#### ASSIGNED TASK:
Consider the data that follows and state how many lines contain the string "wire", using the number alone.

════

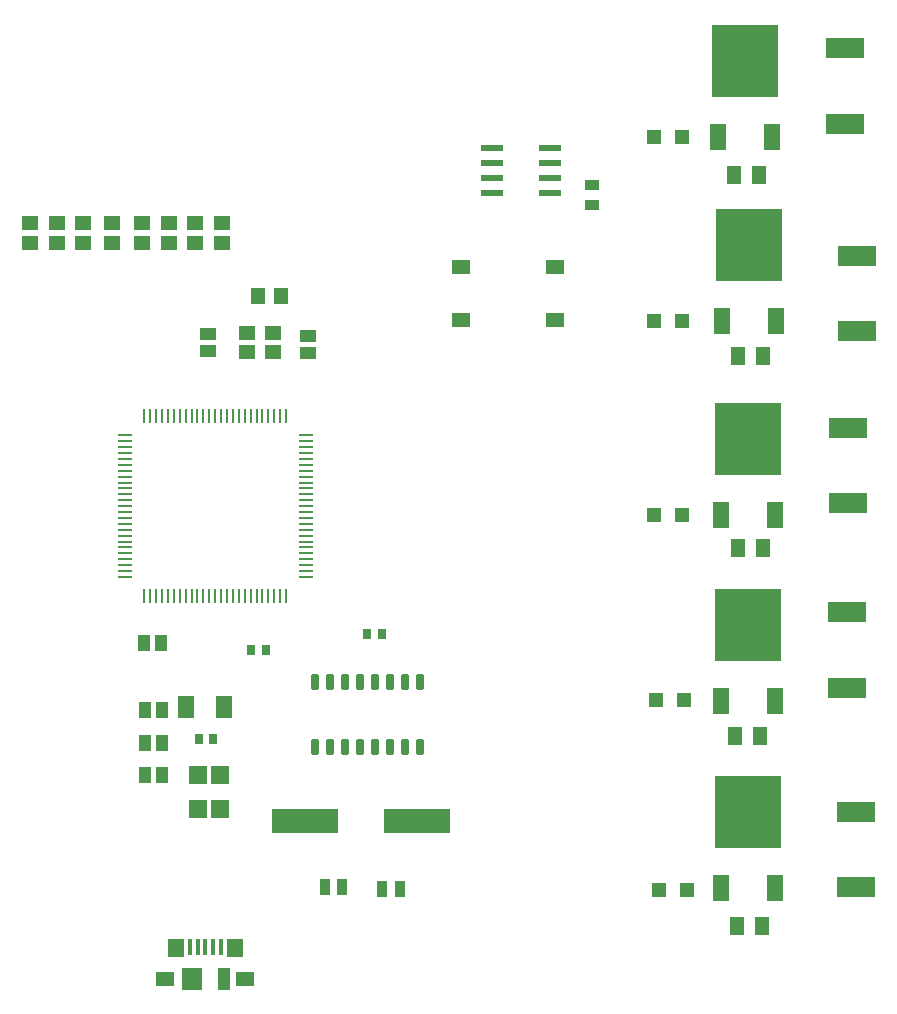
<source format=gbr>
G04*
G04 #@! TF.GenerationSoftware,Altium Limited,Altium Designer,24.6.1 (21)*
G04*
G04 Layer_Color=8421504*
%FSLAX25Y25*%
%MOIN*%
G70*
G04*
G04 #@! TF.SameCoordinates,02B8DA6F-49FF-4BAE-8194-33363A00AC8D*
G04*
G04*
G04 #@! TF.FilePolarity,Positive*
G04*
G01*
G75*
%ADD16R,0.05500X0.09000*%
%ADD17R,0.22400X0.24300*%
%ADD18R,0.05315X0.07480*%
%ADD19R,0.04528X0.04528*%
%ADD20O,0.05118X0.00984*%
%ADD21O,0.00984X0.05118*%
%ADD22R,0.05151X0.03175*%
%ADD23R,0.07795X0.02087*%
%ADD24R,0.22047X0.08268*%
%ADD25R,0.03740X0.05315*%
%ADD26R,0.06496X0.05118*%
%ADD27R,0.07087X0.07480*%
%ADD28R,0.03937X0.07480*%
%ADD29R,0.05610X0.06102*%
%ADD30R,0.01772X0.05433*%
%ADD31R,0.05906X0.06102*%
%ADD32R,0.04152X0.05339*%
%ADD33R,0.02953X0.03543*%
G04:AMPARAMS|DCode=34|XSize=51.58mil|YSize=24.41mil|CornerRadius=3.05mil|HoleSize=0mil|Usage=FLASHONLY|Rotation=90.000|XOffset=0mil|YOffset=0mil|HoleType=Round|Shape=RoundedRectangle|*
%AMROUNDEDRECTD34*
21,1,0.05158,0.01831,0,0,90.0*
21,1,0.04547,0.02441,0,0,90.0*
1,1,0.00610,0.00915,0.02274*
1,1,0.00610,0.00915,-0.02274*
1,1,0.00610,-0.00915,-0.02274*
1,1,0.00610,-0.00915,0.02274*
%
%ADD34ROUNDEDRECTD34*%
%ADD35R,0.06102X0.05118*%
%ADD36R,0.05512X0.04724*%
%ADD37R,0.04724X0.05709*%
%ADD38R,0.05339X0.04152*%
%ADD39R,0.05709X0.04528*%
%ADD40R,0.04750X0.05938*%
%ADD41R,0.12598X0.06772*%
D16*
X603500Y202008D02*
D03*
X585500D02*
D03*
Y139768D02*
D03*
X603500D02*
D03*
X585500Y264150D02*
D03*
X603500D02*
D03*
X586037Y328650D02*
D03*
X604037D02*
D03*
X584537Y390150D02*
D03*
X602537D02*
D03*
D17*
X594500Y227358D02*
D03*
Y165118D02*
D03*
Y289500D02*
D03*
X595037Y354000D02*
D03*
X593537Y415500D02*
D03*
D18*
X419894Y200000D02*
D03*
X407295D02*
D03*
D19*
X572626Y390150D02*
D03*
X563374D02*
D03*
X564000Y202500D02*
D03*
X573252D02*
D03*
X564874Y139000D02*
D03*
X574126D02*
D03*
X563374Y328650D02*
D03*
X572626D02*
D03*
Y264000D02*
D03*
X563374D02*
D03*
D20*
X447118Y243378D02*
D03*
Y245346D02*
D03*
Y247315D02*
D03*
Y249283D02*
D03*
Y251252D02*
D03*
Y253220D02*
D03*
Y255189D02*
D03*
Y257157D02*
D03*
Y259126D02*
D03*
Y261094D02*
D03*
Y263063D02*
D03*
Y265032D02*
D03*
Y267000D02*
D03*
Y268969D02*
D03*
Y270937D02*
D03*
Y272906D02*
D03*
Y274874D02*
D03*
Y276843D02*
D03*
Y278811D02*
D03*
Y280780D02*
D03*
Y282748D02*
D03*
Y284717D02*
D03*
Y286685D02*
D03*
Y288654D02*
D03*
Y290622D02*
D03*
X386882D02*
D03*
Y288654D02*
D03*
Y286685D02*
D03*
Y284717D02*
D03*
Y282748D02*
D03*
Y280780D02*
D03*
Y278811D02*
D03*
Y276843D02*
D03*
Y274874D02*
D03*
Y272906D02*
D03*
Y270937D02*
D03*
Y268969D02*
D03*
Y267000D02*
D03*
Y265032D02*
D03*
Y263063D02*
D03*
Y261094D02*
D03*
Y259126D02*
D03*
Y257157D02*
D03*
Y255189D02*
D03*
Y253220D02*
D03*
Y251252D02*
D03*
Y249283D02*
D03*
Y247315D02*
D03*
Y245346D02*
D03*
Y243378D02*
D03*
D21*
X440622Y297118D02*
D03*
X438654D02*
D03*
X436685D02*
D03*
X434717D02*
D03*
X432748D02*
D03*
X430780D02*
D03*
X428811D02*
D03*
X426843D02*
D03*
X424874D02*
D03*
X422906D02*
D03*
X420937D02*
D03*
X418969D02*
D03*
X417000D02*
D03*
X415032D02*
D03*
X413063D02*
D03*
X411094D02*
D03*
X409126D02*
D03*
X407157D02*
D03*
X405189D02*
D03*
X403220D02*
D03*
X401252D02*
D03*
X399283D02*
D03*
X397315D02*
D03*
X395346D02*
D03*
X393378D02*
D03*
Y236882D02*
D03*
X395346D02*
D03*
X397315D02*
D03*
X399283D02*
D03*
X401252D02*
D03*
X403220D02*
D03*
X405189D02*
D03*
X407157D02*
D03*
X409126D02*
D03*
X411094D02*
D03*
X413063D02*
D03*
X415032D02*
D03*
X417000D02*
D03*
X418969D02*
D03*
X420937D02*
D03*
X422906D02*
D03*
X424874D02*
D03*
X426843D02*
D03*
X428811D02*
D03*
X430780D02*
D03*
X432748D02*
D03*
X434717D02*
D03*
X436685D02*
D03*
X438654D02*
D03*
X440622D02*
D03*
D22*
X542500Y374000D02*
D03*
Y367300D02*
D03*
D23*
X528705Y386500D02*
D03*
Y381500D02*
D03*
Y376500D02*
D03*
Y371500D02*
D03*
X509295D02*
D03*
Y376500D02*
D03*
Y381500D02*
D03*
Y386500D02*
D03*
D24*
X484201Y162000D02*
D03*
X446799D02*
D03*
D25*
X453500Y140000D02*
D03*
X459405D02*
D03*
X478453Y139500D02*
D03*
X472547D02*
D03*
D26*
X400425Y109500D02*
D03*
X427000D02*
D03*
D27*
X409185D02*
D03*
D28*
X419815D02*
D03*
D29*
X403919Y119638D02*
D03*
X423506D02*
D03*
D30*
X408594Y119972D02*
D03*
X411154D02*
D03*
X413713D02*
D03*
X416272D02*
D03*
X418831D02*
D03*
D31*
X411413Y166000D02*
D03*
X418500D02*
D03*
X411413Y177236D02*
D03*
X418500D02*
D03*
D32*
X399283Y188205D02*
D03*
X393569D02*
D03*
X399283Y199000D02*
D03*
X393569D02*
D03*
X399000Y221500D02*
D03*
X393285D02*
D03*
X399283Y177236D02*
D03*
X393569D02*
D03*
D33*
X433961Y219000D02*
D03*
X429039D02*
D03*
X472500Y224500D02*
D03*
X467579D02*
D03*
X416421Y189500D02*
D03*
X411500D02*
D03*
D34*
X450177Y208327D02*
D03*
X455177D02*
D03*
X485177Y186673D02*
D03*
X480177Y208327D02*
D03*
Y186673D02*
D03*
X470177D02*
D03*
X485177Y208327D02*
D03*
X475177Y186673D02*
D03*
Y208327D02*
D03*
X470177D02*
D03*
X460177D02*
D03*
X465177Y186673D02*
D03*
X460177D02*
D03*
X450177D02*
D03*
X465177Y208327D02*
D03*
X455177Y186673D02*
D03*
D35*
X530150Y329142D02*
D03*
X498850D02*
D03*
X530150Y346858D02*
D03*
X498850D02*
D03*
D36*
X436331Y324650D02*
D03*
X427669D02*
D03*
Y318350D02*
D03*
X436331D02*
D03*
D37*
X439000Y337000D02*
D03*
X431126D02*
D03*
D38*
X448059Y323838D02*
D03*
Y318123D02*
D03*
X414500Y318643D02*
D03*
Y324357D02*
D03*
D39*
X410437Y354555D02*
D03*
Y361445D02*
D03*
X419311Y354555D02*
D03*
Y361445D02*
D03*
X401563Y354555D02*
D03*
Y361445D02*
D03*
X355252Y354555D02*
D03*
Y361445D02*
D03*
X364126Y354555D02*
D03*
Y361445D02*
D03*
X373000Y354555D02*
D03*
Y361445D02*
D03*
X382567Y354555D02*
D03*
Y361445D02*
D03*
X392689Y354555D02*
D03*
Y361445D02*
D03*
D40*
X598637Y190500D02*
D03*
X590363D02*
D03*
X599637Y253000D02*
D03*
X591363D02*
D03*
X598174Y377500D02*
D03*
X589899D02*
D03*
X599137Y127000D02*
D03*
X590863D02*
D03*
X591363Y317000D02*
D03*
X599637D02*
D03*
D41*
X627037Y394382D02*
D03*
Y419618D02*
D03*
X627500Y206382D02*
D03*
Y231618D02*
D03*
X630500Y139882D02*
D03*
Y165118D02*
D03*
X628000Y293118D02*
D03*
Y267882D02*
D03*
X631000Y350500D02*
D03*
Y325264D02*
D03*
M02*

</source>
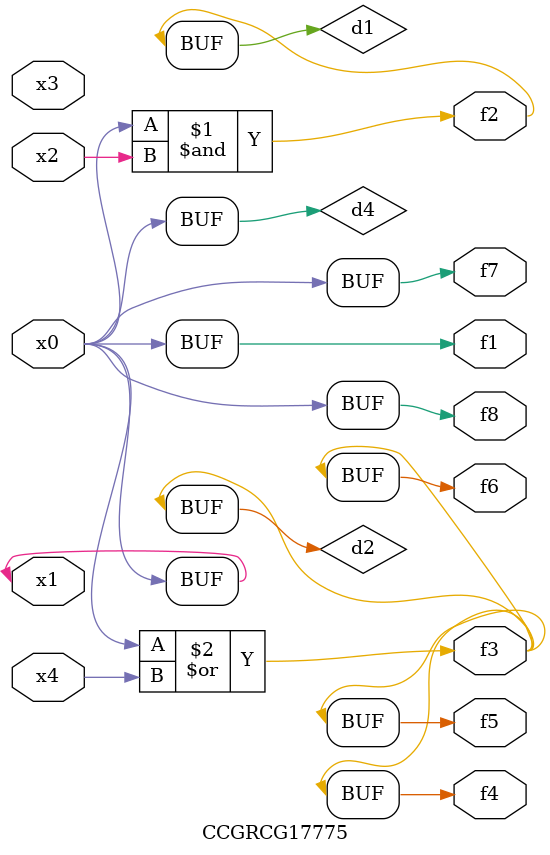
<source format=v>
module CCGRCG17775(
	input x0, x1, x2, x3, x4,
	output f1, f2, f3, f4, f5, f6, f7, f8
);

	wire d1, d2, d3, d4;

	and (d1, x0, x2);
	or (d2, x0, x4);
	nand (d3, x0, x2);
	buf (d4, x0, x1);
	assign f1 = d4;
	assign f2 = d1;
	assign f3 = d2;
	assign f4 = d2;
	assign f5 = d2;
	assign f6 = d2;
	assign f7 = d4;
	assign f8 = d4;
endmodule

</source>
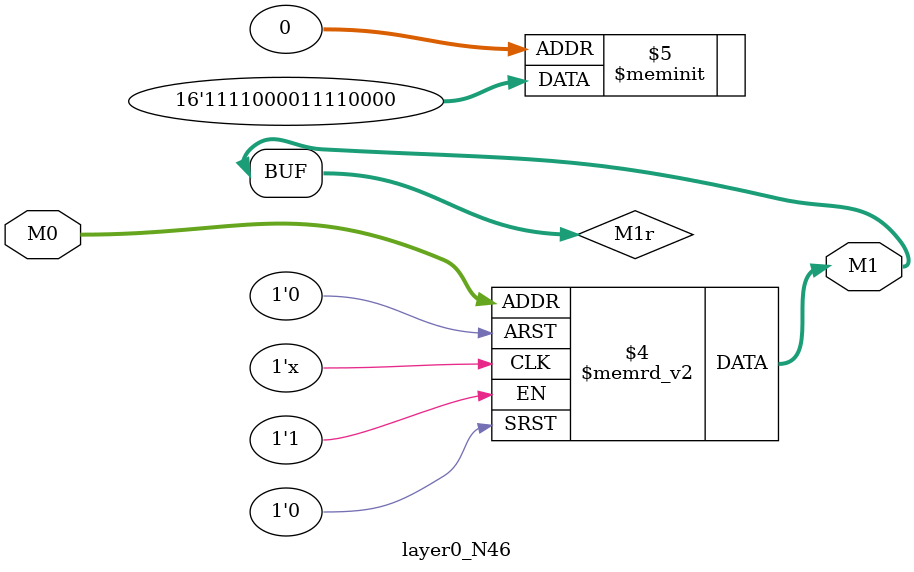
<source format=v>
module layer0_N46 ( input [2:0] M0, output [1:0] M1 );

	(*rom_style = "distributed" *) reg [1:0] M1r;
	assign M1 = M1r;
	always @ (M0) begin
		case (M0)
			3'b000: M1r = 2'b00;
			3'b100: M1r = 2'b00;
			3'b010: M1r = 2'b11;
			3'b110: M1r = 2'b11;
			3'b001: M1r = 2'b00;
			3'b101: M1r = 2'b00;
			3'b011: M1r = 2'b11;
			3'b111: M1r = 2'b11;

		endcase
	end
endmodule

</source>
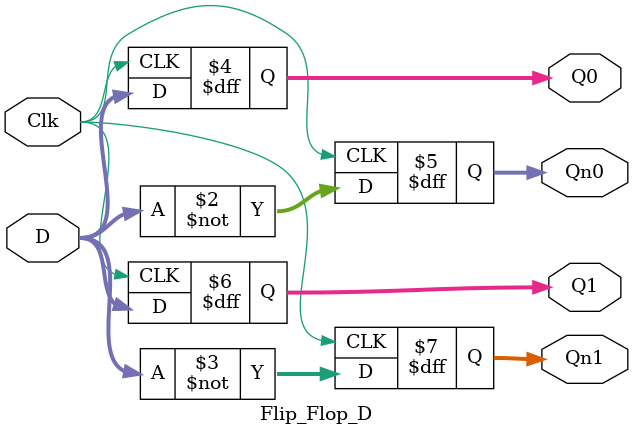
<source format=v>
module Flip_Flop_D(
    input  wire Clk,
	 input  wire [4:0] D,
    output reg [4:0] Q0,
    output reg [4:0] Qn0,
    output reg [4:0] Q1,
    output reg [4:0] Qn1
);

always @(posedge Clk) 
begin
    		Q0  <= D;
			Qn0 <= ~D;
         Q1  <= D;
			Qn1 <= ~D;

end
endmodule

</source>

════

#### TASK SOLUTION:
3